La capture du grizzli ne signifie pas que la forêt n’a plus de griffes. Ce proverbe sibérien, tout juste inventé pour les besoins du film, colle parfaitement à la situation. Chaque coup porté au dopage, et celui que vient de recevoir l’athlétisme russe ne fut pas léger, éveille l’idée d’un progrès; l’ombre d’un espoir. Mais il ne signifie en aucun cas une victoire. Parce qu’à ce jeu-là, en fait, nous sommes tous perdants.
A la James Bond
Bref rappel du synopsis. Lundi 9 novembre, l’Agence mondiale antidopage (AMA) lance son pavé dans la mare: un rapport pointant un système de corruption généralisé, au cœur duquel des entraîneurs russes, leurs athlètes et des fonctionnaires filaient du mauvais coton. Infiltré par tous ses pores, le laboratoire national antidopage était encouragé, voire contraint selon des méthodes dignes du méchant dans James Bond, à détruire les échantillons positifs – on évoque au moins 1 500 pièces.
L’AMA, qui recommande, en attendant «mieux», la suspension à vie de 5 athlètes, parmi lesquels on trouve Mariya Savinova, championne olympique en titre du 800 mètres, a employé une formule choc: «Les JO de Londres 2012 ont été sabotés». L’instance a également précisé que, selon elle, ces pratiques n’auraient pu exister «sans l’approbation tacite ou explicite du gouvernement russe». Attaque que Vladimir Poutine parera dans la foulée, en la niant tout simplement et en promettant que la lumière serait faite – et les coupables dénichés – via une enquête interne.
Une exclusion possible?
Parfois, le grizzli redevient ourson. Il faut dire qu’en l’occurrence, le Kremlin est obligé de faire patte douce: vendredi passé, en réaction à tout ce raffut, la Fédération internationale d’athlétisme (IAAF) avait voté en faveur d’une suspension provisoire de la Russie, à 22 voix contre 1. Un score à caractère soviétique et une menace sérieuse: y aura-t-il des athlètes russes aux Jeux de Rio, l’été prochain?

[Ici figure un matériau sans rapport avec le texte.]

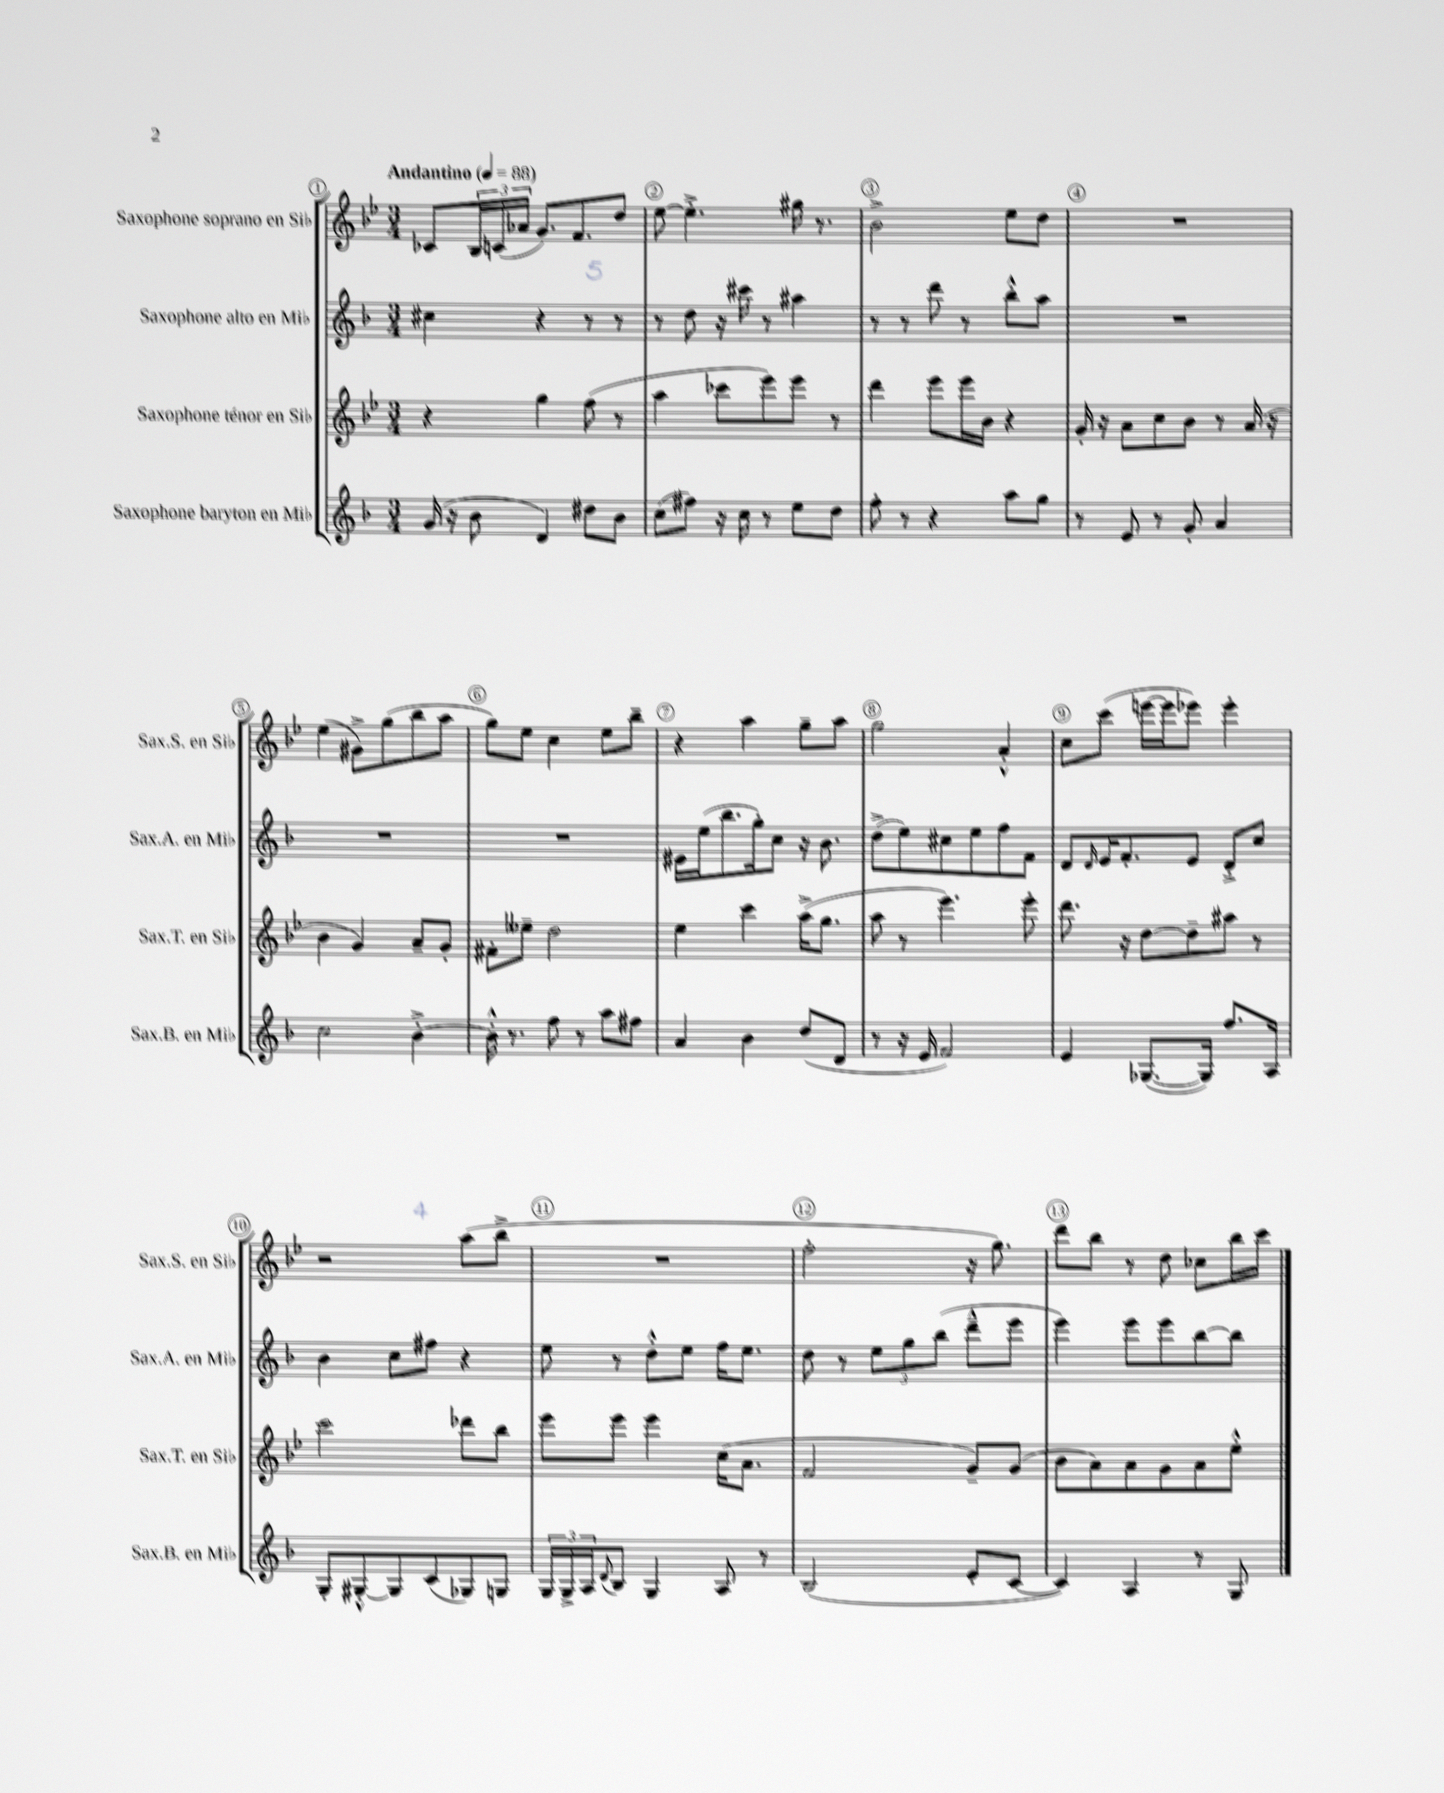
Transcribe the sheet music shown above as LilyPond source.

<<
\new StaffGroup <<
\new Staff = "s0" \with { instrumentName = "Saxophone soprano en Sib" shortInstrumentName = "Sax.S. en Sib" } {
    \clef treble \key bes \major \numericTimeSignature \time 3/4 \tempo "Andantino" 4 = 88
    ces'8 \tuplet 3/2 { bes16 c'16( aes'16 } g'8.) f'8. d''8 |
    ees''8~ ees''4.-.-> gis''16 r8. |
    bes'2-> ees''8 d''8 |
    R2. |
    ees''4( gis'8->) g''8( bes''8 a''8 |
    g''8) ees''8 c''4 ees''8 bes''8-- |
    r4 a''4 g''8-- a''8 |
    g''2 a'4-.-^ |
    c''8 c'''8( e'''16~ e'''16 ees'''8) ees'''4-. |
    r2 a''8( bes''8-> |
    R2. |
    f''2-. r16 g''8.) |
    d'''8 bes''8 r8 d''8 ces''8 bes''16 c'''16 \bar "|." |
}
\new Staff = "s1" \with { instrumentName = "Saxophone alto en Mib" shortInstrumentName = "Sax.A. en Mib" } {
    \clef treble \key f \major \numericTimeSignature \time 3/4
    cis''4 r4 r8 r8 |
    r8 d''8 r16 cis'''16 r8 ais''4 |
    r8 r8 d'''8 r8 bes''8-.-^ a''8 |
    R2. |
    R2. |
    R2. |
    eis'16 e''16( bes''8. g''16-.) c''8 r16 bes'8. |
    d''8->( e''8) cis''8 e''8 f''8 f'8 |
    d'8 \grace { d'16 } e'16 f'8.-. e'8 d'8-.-> c''8 |
    bes'4 c''8 fis''8 r4 |
    e''8 r8 d''8-.-^ e''8 f''16 e''8. |
    d''8 r8 \tuplet 3/2 { e''8 g''8 bes''8( } d'''8---^ e'''8 |
    e'''4) e'''8 e'''8 bes''8~ bes''8 \bar "|." |
}
\new Staff = "s2" \with { instrumentName = "Saxophone ténor en Sib" shortInstrumentName = "Sax.T. en Sib" } {
    \clef treble \key bes \major \numericTimeSignature \time 3/4
    r4 g''4 f''8( r8 |
    a''4 ces'''8 ees'''8) ees'''8 r8 |
    d'''4 ees'''8 ees'''16 bes'16 r4 |
    g'16-. r16 a'8 c''8 bes'8 r8 a'16( r16 |
    bes'4 g'4) a'8-- g'8-. |
    fis'8-. eeses''8-- d''2 |
    ees''4 c'''4 a''16->( g''8. |
    a''8 r8 ees'''4.) ees'''8-. |
    d'''8. r16 d''8~ d''8-- ais''8 r8 |
    c'''2 des'''8 bes''8 |
    ees'''8 ees'''8 ees'''4 c''16( a'8. |
    f'2 g'8--) g'8( |
    bes'8 a'8) a'8 g'8 a'8 ees''8-.-^ \bar "|." |
}
\new Staff = "s3" \with { instrumentName = "Saxophone baryton en Mib" shortInstrumentName = "Sax.B. en Mib" } {
    \clef treble \key f \major \numericTimeSignature \time 3/4
    g'16( r16 bes'8 d'4) dis''8 bes'8 |
    c''8( fis''8) r16 c''16 r8 e''8 d''8 |
    f''8-. r8 r4 a''8 g''8 |
    r8 e'8 r8 g'8-. a'4 |
    c''2 bes'4~-.-> |
    bes'16-.-^ r8. f''8 r8 a''8 fis''8 |
    a'4 bes'4 d''8( d'8 |
    r8 r16 e'16 f'2) |
    e'4 ges8.~( ges16) f''8. a16 |
    g8-. gis8~-.-^ gis8 c'8( ges8) g8 |
    \tuplet 3/2 { g16 g16-> a16 } \appoggiatura { d'8 } bes8 g4 a8 r8 |
    bes2( e'8-. c'8~ |
    c'4) a4 r8 g8 \bar "|." |
}
>>
>>
\layout { \context { \Score \override BarNumber.break-visibility = ##(#f #t #t) barNumberVisibility = #all-bar-numbers-visible \override BarNumber.stencil = #(make-stencil-circler 0.1 0.3 ly:text-interface::print) } }
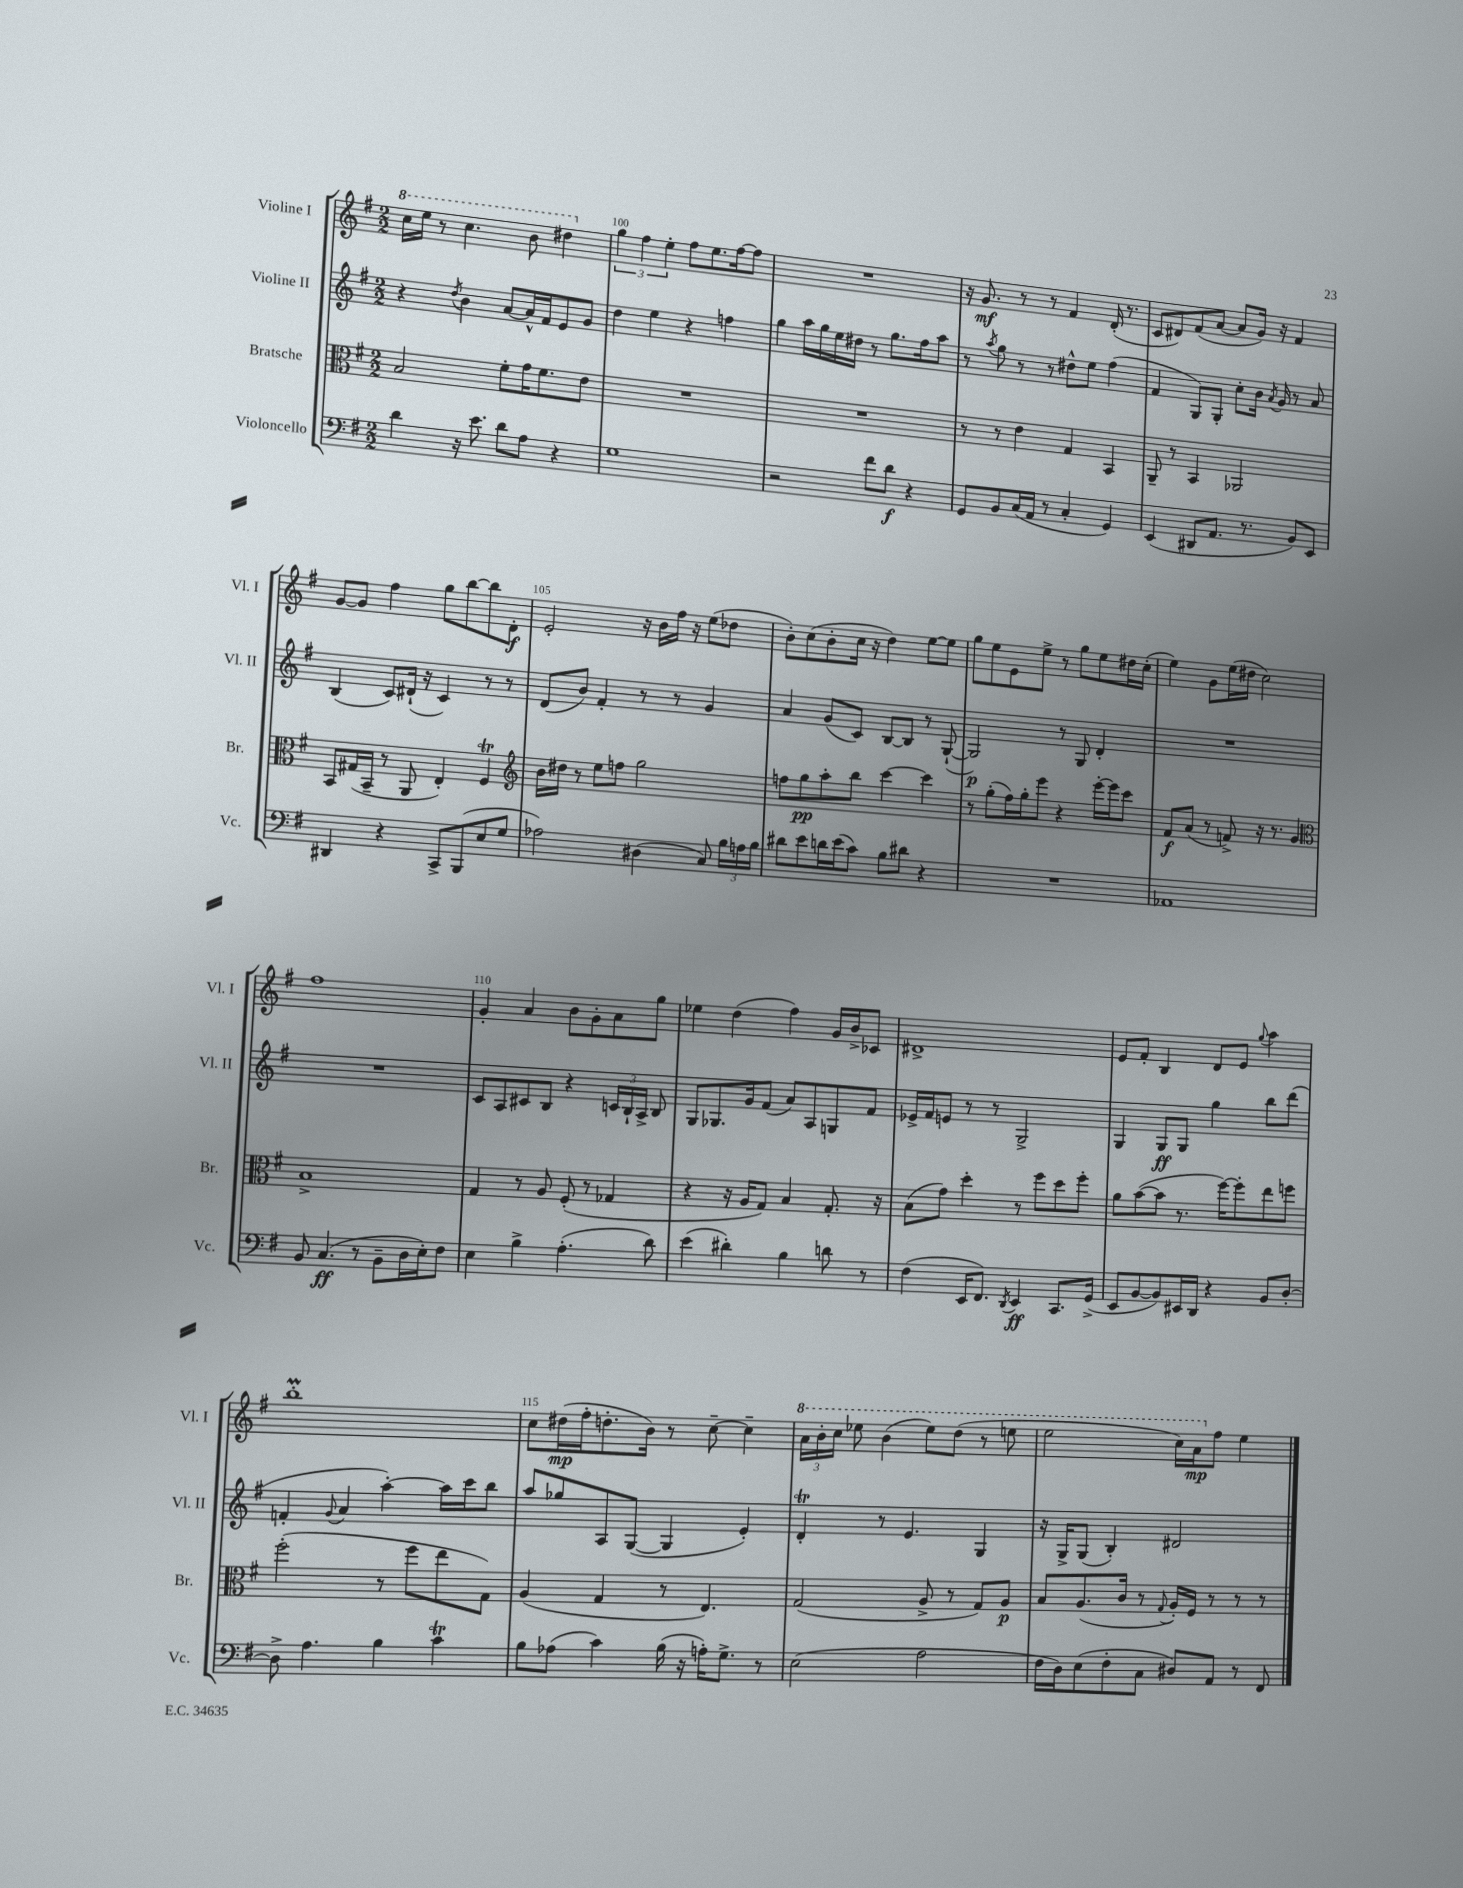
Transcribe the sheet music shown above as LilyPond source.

<<
\new StaffGroup <<
\new Staff = "s0" \with { instrumentName = "Violine I" shortInstrumentName = "Vl. I" } {
    \clef treble \key g \major \numericTimeSignature \time 2/2
    \autoBeamOff \ottava #1 c'''16[ e'''16] r8 c'''4. b''8 dis'''4 \ottava #0 |
    \tuplet 3/2 { g''4 fis''4 e''4-. } fis''8[ e''8. fis''16~ fis''8] |
    R1 |
    r16 g'8.\mf r8 r8 fis'4 d'16-.( r8. |
    c'8[ dis'8) fis'8( a'8]~ a'8[ g'16]) r16 fis'4 |
    g'8[~ g'8] fis''4 g''8[ b''8~ b''8 d'8]-.\f |
    e'2-. r16 b'16[ fis''16] r16 e''8[( des''8] |
    b'8[-.) c''8( b'8-. c''16] r16 d''4) e''8[~ e''8] |
    g''8[ e''8 e'8 e''8]-> r8 g''8[ e''8 dis''16 c''16]-.( |
    e''4) g'8[ e''16( dis''16] c''2) |
    fis''1 |
    g'4-. a'4 b'8[ g'8-. a'8 g''8] |
    ees''4 d''4( fis''4) g'16[ b'16-> ces'8] |
    dis'1-> |
    e'8[ fis'8]-. b4 d'8[ e'8] \appoggiatura { g''8 } a''4 |
    b''1-.\prall |
    c''8[ dis''16\mp( fis''16-. d''8.-. b'16]) r8 c''8~-- c''4-- |
    \tuplet 3/2 { \ottava #1 a''16[ b''16-. c'''16] } ees'''8 b''4( ees'''8[) d'''8]( r8 e'''8 |
    e'''2 c'''16[) a''16\mp \ottava #0 fis''8] e''4 \bar "|." |
}
\new Staff = "s1" \with { instrumentName = "Violine II" shortInstrumentName = "Vl. II" } {
    \clef treble \key g \major \numericTimeSignature \time 2/2
    \autoBeamOff r4 \acciaccatura { d''8 } b'4 a'8[~ a'16-^ fis'16 e'8 g'8] |
    d''4 e''4 r4 f''4 |
    g''4 a''16[ g''16 e''16 dis''16] r8 g''8.[ fis''16 a''8] |
    r8 \acciaccatura { a''8 } g''8 r8 r8 dis''8[-^ e''8] fis''4( |
    fis'4 g8[) g8]-. c''8[-. b'16] \acciaccatura { a'8 } g'16 r8 a'8 |
    b4( c'8[) dis'16]-!( r16 c'4) r8 r8 |
    d'8[( b'8]) fis'4-. r8 r8 g'4 |
    a'4 g'8[( c'8]) b8[~ b8] r8 g8~-!( |
    g2\p) r8 g8 d'4-. |
    R1 |
    R1 |
    c'8[ a8 cis'8 b8] r4 \tuplet 3/2 { c'16[ b16-! a16]-> } b8 |
    g8[ ges8. g'16 fis'8]( a'8[) a8 g8 fis'8] |
    ees'16[-> fis'16 e'8] r8 r8 g2-> |
    g4 g8[\ff g8] g''4 b''8[ d'''8]( |
    f'4-. \appoggiatura { g'8 } a'4 a''4~-.) a''16[ c'''16 b''8] |
    a''8[ ges''8 a8 g8]~( g4 e'4-.) |
    d'4-.\trill r8 e'4. g4 |
    r16 g16[-> g8]( b4-.) dis'2 \bar "|." |
}
\new Staff = "s2" \with { instrumentName = "Bratsche" shortInstrumentName = "Br." } {
    \clef alto \key g \major \numericTimeSignature \time 2/2
    \autoBeamOff b2 fis'8[-. g'16 fis'8. e'8] |
    R1 |
    R1 |
    r8 r8 e'4 g4 b,4 |
    a,8-- r8 b,4 aes,2 |
    b,8[ gis16( b,16]-- r8 a,8 e4-.) fis4\trill |
    \clef treble b'16[ dis''16] r8 e''8[ f''8] g''2 |
    f''8[ g''8\pp a''8-. b''8] c'''4~ c'''4 |
    r8 g''8[-.( fis''16) g''16-. e'''8] r4 e'''16[~-. e'''16 c'''8] |
    fis'8[\f a'8]( r8 f'8->) r16 r8. g'4 |
    \clef alto b1-> |
    g4 r8 a8 fis8-.( r8 ges4 |
    r4 r16 a16[ g8]) b4 g8.-. r16 |
    b8[( g'8]) d''4-. r8 fis''8[ d''8 fis''8]-. |
    a'8[ b'8~( b'8] r8. fis''16[~) fis''8-. e''8 f''8] |
    fis''2-.( r8 fis''8[ e''8 g8]) |
    a4( g4 r8 e4.) |
    g2( a8-> r8 g8[) a8]\p |
    b8[ a8.( c'16] r8 \appoggiatura { g8 } a16[-.) fis16] r8 r8 r8 \bar "|." |
}
\new Staff = "s3" \with { instrumentName = "Violoncello" shortInstrumentName = "Vc." } {
    \clef bass \key g \major \numericTimeSignature \time 2/2
    \autoBeamOff d'4 r16 e'8. d'8[ a8] r4 |
    g1 |
    r2 fis'8[ d'8]\f r4 |
    g,8[ b,8 c16( a,16] r8 c4-. g,4) |
    e,4( dis,8[ a,8.] r8. b,8[) e,8] |
    dis,4 r4 c,8[-> b,,8( e8 g8] |
    aes2) dis4( c8) \tuplet 3/2 { b16[ a16 b16] } |
    dis'8[ e'8 d'16 e'16( c'8]) b8[ dis'8] r4 |
    R1 |
    aes,1 |
    b,8 c4.\ff( r8 b,8[-- d16 e16-.) fis8] |
    e4 b4-> a4.-.( d'8) |
    e'4( dis'4-.) b4 d'8 r8 |
    fis4( e,16[ fis,8.]) \acciaccatura { d,8 } e,4\ff c,8.[ g,16]->( |
    e,8[ b,8~ b,8) eis,16 d,16] r4 b,8[ d8]~-. |
    d8-> a4. b4 c'4\trill |
    b8[ aes8]( c'4) b16( r16 a16[-.) g8.]-> r8 |
    e2( a2 |
    fis16[ d16) e8( fis8-. c8] dis8[) a,8] r8 fis,8 \bar "|." |
}
>>
>>
\layout { \context { \Score currentBarNumber = #99 \override BarNumber.break-visibility = ##(#f #t #t) barNumberVisibility = #(every-nth-bar-number-visible 5) } }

Autre question: suffit-il de transformer un vilain grizzli en bouc émissaire pour se poser l’esprit tranquille devant sa télévision? Evidemment pas. L’AMA a clairement laissé entendre que son rapport dépassait de loin le strict cadre de l’athlétisme – et les frontières russes, comme le nuage de Tchernobyl. Histoire d’étayer cette thèse de façon un peu effrayante, dimanche 15 novembre, Richard McLaren, membre de la Commission indépendante de l’AMA, a affirmé sur les ondes d’ABC NewsRadio que l’instance pourrait aller jusqu’à demander l’exclusion de l’athlétisme aux prochains JO.
Enquête internationale
Comme si le mal était un peu partout, ce que doit confirmer la deuxième partie dudit rapport, attendue avant la fin de l’année, et qui nous en promet de belles. Lamine Diack, lui, n’est pas pressé de le lire. Président de l’IAAF entre décembre 1999 et août passé, le Sénégalais, récemment mis en examen pour corruption et blanchiment aggravé, est soupçonné d’avoir cautionné – voire régi – tout un système permettant d’«effacer» les contrôles trop embarrassants, et on ne cause pas seulement des Russes.
Au cœur de cette méchante agitation, Interpol vient de communiquer son intention de coordonner une enquête de dimension mondiale sur le dopage, toutes disciplines confondues, dont on ne se réjouit guère de connaître les conclusions. Parce qu’à force de ne plus savoir à quel saint se vouer, on se demande gentiment s’il ne serait pas préférable de s’en remettre définitivement au diable. Parce qu’il arrive un stade où la vérité fait trop peur.